Questões decisivas da COP
A apresentação das Nbsaps nos próximos dias em Cali mostrará se será possível chegar a 2030 com um respiro para a vida selvagem no planeta. Outro ponto sensível é a repartição dos benefícios financeiros vindos da biodiversidade, como consta no objetivo de número 13 do Marco Global.
Segundo o acordo, a repartição justa e equitativa deve ser feita a partir do uso não só das espécies em si, mas de dados de sequenciamento genético disponíveis em bancos digitais (DSI, na sigla em inglês). Essa partilha deve levar em conta os conhecimentos tradicionais associados aos recursos genéticos em questão, que muitas vezes vêm de povos indígenas, quilombolas, ribeirinhos, raizeiros, entre outros.
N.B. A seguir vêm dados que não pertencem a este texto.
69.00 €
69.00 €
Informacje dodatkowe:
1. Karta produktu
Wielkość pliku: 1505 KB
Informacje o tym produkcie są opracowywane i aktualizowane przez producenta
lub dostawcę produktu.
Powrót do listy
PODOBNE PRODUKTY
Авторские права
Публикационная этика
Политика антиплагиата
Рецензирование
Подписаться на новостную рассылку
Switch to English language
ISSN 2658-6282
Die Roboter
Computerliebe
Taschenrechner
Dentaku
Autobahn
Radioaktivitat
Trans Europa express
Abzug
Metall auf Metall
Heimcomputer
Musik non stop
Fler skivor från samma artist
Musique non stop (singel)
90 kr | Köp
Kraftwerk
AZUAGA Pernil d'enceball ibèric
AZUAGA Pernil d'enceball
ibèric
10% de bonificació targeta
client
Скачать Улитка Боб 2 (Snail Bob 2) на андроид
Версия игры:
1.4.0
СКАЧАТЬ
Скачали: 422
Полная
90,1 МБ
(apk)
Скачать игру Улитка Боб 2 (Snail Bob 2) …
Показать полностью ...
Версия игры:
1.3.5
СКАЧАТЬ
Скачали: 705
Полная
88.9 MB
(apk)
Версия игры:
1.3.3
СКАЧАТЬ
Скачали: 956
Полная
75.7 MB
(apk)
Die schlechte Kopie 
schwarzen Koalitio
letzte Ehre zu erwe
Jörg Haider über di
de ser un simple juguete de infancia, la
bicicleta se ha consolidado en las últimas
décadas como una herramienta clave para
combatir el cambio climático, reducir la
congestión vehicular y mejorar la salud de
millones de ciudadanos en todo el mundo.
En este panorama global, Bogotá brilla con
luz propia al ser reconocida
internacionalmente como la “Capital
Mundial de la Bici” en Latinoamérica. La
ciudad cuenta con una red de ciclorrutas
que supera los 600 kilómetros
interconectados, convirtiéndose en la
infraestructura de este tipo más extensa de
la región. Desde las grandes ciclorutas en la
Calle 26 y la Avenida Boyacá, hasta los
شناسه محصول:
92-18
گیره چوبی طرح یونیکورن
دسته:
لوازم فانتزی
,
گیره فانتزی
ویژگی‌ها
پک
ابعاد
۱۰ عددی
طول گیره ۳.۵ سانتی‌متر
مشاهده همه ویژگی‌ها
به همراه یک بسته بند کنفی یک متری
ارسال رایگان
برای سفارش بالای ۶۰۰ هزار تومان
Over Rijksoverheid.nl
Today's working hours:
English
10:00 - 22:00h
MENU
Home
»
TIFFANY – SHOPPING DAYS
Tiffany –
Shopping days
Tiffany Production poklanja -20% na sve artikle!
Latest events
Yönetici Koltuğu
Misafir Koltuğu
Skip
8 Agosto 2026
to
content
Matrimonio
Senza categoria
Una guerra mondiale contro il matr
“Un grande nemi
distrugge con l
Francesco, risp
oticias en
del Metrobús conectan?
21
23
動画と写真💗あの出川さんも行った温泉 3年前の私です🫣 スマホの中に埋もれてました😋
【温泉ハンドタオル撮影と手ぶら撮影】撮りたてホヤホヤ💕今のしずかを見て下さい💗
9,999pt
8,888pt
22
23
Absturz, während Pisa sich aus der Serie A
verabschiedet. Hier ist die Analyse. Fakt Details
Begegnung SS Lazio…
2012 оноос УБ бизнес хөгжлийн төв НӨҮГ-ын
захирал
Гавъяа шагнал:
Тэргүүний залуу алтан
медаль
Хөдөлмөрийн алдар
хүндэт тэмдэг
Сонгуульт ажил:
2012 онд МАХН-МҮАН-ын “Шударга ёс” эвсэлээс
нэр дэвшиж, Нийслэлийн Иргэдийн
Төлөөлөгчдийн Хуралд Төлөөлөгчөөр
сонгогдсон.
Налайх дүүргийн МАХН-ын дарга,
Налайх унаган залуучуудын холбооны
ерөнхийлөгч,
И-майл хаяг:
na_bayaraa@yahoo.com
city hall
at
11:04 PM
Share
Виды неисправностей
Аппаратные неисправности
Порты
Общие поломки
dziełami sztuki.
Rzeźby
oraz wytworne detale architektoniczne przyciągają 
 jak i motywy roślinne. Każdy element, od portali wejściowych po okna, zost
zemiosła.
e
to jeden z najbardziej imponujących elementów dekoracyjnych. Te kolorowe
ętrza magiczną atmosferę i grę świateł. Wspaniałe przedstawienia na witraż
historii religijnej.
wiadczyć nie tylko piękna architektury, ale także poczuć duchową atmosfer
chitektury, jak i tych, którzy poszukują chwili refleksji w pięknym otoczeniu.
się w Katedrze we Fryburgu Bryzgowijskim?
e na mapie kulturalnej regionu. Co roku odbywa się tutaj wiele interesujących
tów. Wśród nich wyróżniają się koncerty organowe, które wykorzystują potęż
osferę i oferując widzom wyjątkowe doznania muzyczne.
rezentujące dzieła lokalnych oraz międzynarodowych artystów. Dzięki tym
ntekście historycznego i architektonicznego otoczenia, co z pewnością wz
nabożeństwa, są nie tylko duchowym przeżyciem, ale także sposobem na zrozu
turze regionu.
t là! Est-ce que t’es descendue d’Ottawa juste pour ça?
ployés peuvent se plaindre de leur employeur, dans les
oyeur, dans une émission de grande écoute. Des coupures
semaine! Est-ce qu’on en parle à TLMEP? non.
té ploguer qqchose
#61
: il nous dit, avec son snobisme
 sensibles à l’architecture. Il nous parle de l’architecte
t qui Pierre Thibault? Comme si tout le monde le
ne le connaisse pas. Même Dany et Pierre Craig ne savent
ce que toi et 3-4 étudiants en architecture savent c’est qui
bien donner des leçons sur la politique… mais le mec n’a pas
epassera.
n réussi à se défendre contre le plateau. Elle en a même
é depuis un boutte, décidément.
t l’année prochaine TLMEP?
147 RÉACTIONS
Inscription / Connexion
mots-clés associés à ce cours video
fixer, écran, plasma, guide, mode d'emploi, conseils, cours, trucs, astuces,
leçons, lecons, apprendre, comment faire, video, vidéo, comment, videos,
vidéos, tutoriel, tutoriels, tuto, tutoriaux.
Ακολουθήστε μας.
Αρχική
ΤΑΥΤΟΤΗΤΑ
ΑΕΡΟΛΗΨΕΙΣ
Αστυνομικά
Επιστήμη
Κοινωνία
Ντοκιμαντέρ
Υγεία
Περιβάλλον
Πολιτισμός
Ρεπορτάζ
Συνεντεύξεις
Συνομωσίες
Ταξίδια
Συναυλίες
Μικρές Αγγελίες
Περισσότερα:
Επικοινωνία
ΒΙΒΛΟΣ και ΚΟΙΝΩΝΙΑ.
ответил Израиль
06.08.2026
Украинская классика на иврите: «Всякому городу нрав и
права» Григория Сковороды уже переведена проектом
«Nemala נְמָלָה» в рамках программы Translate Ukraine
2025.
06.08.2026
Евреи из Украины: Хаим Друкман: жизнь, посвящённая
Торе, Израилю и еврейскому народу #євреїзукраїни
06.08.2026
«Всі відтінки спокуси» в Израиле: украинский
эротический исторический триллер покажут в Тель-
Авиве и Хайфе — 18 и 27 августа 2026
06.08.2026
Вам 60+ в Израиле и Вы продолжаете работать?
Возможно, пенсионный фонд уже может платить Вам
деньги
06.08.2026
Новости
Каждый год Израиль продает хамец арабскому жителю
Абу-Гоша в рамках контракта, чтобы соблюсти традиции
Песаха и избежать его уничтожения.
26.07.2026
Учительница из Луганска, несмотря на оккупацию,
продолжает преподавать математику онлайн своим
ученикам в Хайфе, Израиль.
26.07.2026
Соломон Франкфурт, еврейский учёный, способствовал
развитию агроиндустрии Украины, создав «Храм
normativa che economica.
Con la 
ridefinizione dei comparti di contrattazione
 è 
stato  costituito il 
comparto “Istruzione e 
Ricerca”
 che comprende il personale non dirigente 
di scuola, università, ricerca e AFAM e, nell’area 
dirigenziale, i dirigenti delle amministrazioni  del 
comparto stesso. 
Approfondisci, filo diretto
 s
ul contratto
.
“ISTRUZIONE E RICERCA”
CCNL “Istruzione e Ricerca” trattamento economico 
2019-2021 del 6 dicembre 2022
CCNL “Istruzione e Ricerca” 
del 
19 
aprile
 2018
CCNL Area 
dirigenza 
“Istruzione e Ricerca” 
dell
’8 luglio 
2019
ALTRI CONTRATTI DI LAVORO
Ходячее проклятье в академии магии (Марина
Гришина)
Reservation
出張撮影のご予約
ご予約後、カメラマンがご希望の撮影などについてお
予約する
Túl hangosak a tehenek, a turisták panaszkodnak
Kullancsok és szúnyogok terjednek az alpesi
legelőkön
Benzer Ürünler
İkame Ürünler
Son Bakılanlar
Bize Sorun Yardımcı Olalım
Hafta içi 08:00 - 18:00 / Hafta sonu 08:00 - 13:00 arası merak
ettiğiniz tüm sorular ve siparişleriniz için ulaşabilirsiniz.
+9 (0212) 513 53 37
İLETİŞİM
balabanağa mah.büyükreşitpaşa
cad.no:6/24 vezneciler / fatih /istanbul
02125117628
Essa mesma partilha já está prevista desde 2010 pelo Protocolo de Nagoya, do qual o Brasil é signatário, mas nunca aconteceu.
“A questão é como assegurar e moldar a partir das estruturas do Protocolo um fundo de repartição de benefícios global que englobe também os DSI. É possível que o Protocolo coexista com um sistema aberto de acesso, o que pode ser bom para as indústrias e pesquisadores e péssimo para comunidades indígenas”, avalia Eduardo Relly, pesquisador da Universidade Friedrich-Schiller, na Alemanha.
Este e outros pontos do acordo levam indígenas de todo o Brasil à Colômbia para negociar. “Esperamos ter acesso de forma justa, equilibrada e digna aos espaços oficiais. Esperamos que nossas vozes sejam consideradas como parte fundamental de todas as tratativas que forem feitas a partir das nossas experiências. Somos guardiões da biodiversidade”, diz Angela Kaxyuana, representante internacional da Coordenação das Organizações Indígenas da Amazônia Brasileira, Coiab.